Pour quelle forme juridique avez-vous opté ?  

La structure juridique Scic (Société coopérative d'intérêt collectif) collait de façon évidente avec notre projet. En effet, notre activité présente un caractère d'utilité sociale. Par ailleurs, l'esprit coopératif et la gouvernance collective correspondent à nos valeurs. Enfin, ce statut juridique a l'avantage de permettre à des collectivités publiques partenaires de devenir associées.  Dans un premier temps, nous  avons créé une association, qui a permis de monter un collectif autour du projet et de mobiliser des partenaires. Les démarches ont été longues : il a fallu 9 mois et beaucoup d'énergie avant d'ouvrir la plateforme et de réaliser les premières livraisons. Heureusement je n'étais pas seule : j'ai eu la chance d'être accompagnée par un co-fondateur qui s'est beaucoup impliqué bénévolement à mes côtés. Nous avons récemment transformé l'association en Scic. J'occupe les fonctions de gérante (bénévole) et de directrice (salariée) aux côtés de nos deux salariés. Les associés de la Scic sont les salariés, les producteurs et différents soutiens (personnes physiques ou morales). Plusieurs collectivités locales devraient rentrer par la suite.

Avez-vous bénéficié d'un accompagnement ?

J'ai bénéficié de nombreux appuis. En particulier, le réseau France Active m'a permis de finaliser le business plan. J'ai bénéficié d'un prêt d'honneur et d'une garantie, qui ont fait levier sur un prêt bancaire. L'Urscop m'a aidée pour la transformation de l'association en Scic et pour son refinancement. Cet accompagnement a certes un coût, mais il le vaut réellement. En effet, créer une Scic est un processus très complexe, avec de nombreux aspects juridiques pointus et méconnus. Etre suivie par des spécialistes m'a permis de gagner du temps et de la sérénité.

Avez-vous rencontré des difficultés particulières ?

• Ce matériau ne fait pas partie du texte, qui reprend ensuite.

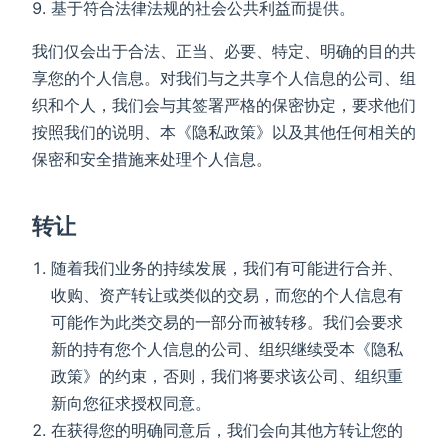
基于符合法律法规的社会公共利益而提供。
我们仅会出于合法、正当、必要、特定、明确的目的共
享您的个人信息。对我们与之共享个人信息的公司、组
织和个人，我们会与其签署严格的保密协定，要求他们
按照我们的说明、本《隐私政策》以及其他任何相关的
保密和安全措施来处理个人信息。
转让
随着我们业务的持续发展，我们有可能进行合并、
收购、资产转让或类似的交易，而您的个人信息有
可能作为此类交易的一部分而被转移。我们会要求
新的持有您个人信息的公司、组织继续受本《隐私
政策》的约束，否则，我们将要求该公司、组织重
新向您征求授权同意。
在获得您的明确同意后，我们会向其他方转让您的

Pour l'instant, les choses se sont plutôt bien passées ! Comme tous les créateurs, nous avons eu tendance à être un peu optimistes avec les chiffres au départ. Finalement nous n'avons pas atteint notre chiffre d'affaires prévisionnel la première année – la faute à l'inertie liée au démarrage de l'activité. Nous avons néanmoins bénéficié d'un certain nombre de facteurs chance : - la réduction des délais de paiement pour les collectivités nous a permis de revoir notre BFR à la baisse ; - la conjoncture est difficile, mais nous bénéficions d'une vraie dynamique de fond grâce à la prise de conscience collective sur la qualité de l'alimentation.

Quel conseil donneriez-vous à un créateur qui, comme vous, chercherait à entreprendre à la campagne ?  

Tous les projets de création d'entreprise demandent beaucoup de temps et d'énergie. Cela pèse forcément sur la vie familiale et il est indispensable d'être soutenu par son conjoint. Il est aussi utile de s'associer avec quelqu'un, cela permet de confronter ses idées et de mieux avancer. Aujourd'hui je gagne beaucoup moins d'argent qu'avant : il faut savoir jusqu'où on est prêt à aller, faire des arbitrages financiers...  Ainsi, notre famille a modifié en profondeur sa façon de vivre, en adéquation avec la prise de conscience qui m'a conduite à entreprendre dans la bio.